A: I would say that definitely early on it was more challenging. Before I had the full team, before I had full set of people I could collaborate with, when I was just working on my own in a room. What is most challenging to me is sitting in a room, by myself, and it’s just me in my own head and I don’t have feedback or a way to get out and be like, “What does this actually look like? How do I make it better? And how do I make it from ‘Oh god, I can’t do this. Oh god, it’s a lot of work.’” How do I take all these negative things, where I feel like I’m sort of stuck to opening it up and being, “No! This is going to exist in the world. This is my work.” And it’s not the only representation of who I am as a person, but it is what I do.
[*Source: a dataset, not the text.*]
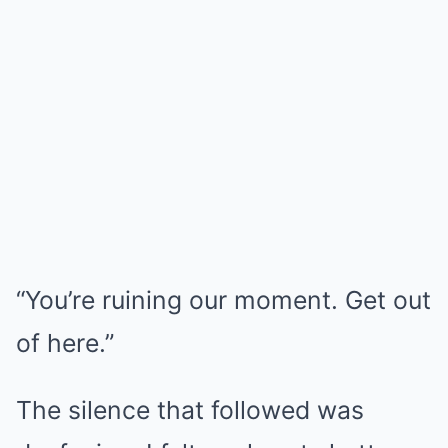
“You’re ruining our moment. Get out
of here.”
The silence that followed was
Q: When were you able to work in the Holden Theater?
A: We were actually able to work in the Holden fairly early on. We started rehearsing by mid-February and definitely by the end of February I was in the Holden pretty much every day. This show is every day! This show is work. It is work, but if what you want to be — and the only thing you can be — is an artist in the world, then you wake up to the work and you go asleep to the work and the work is your life and it is your story. But at the end of the day, you can say, “This is me. This is all me. Top to bottom, I did this.” And that’s really powerful.

Q: Do you have any advice for someone considering doing a performance thesis?
A: Let’s see. Obviously start early, but aside from the obvious, find people whose feedback you respect and trust. And ask them what they think. Ask them early and ask them often, because the feedback you get is going to make your piece much stronger. It’s going to help you get from having created this thing to being able to evaluate objectively, to make it better, make it stronger.